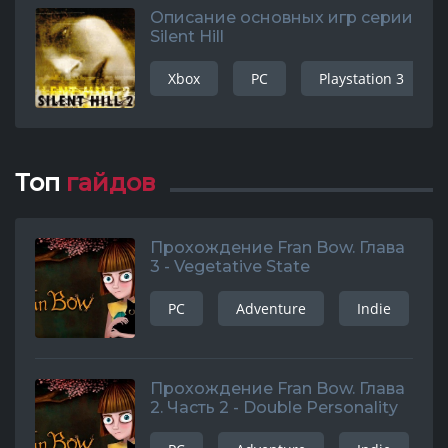
Описание основных игр серии
Silent Hill
Xbox
PC
Playstation 3
Топ
гайдов
Прохождение Fran Bow. Глава
3 - Vegetative State
PC
Adventure
Indie
Прохождение Fran Bow. Глава
2. Часть 2 - Double Personality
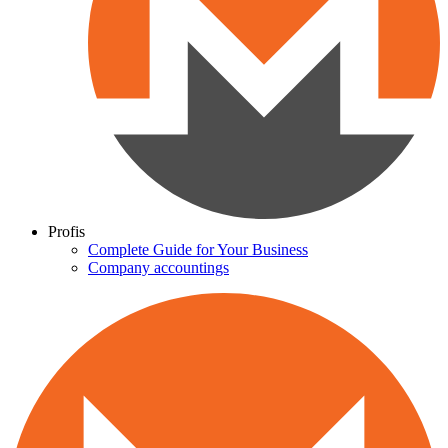
Profis
Complete Guide for Your Business
Company accountings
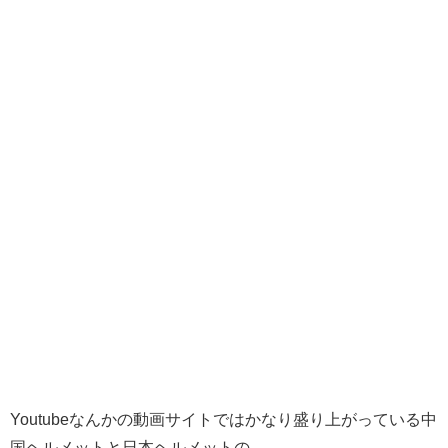
Youtubeなんかの動画サイトではかなり盛り上がっている中
国ヘルメットと日本ヘルメットの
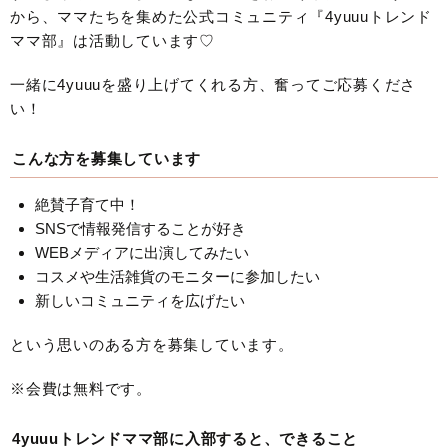
から、ママたちを集めた公式コミュニティ『4yuuuトレンド
ママ部』は活動しています♡
一緒に4yuuuを盛り上げてくれる方、奮ってご応募くださ
い！
こんな方を募集しています
絶賛子育て中！
SNSで情報発信することが好き
WEBメディアに出演してみたい
コスメや生活雑貨のモニターに参加したい
新しいコミュニティを広げたい
という思いのある方を募集しています。
※会費は無料です。
4yuuuトレンドママ部に入部すると、できること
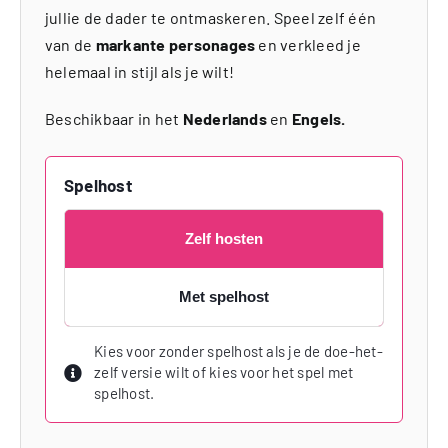
jullie de dader te ontmaskeren. Speel zelf één
van de
markante personages
en verkleed je
helemaal in stijl als je wilt!
Beschikbaar in het
Nederlands
en
Engels.
Spelhost
Zelf hosten
Met spelhost
Kies voor zonder spelhost als je de doe-het-
zelf versie wilt of kies voor het spel met
spelhost.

####

Instructions for the task: Reproduce the text of every item with each occurrence of "PC" swapped for "Windows" and nothing else altered. Leave the pictures out.

Task solution:
Описание основных игр серии
Silent Hill
Xbox
Windows
Playstation 3
Топ
гайдов
Прохождение Fran Bow. Глава
3 - Vegetative State
Windows
Adventure
Indie
Прохождение Fran Bow. Глава
2. Часть 2 - Double Personality
Profis
Complete Guide for Your Business
Company accountings
Youtubeなんかの動画サイトではかなり盛り上がっている中
国ヘルメットと日本ヘルメットの
から、ママたちを集めた公式コミュニティ『4yuuuトレンド
ママ部』は活動しています♡
一緒に4yuuuを盛り上げてくれる方、奮ってご応募くださ
い！
こんな方を募集しています
絶賛子育て中！
SNSで情報発信することが好き
WEBメディアに出演してみたい
コスメや生活雑貨のモニターに参加したい
新しいコミュニティを広げたい
という思いのある方を募集しています。
※会費は無料です。
4yuuuトレンドママ部に入部すると、できること
jullie de dader te ontmaskeren. Speel zelf één
van de
markante personages
en verkleed je
helemaal in stijl als je wilt!
Beschikbaar in het
Nederlands
en
Engels.
Spelhost
Zelf hosten
Met spelhost
Kies voor zonder spelhost als je de doe-het-
zelf versie wilt of kies voor het spel met
spelhost.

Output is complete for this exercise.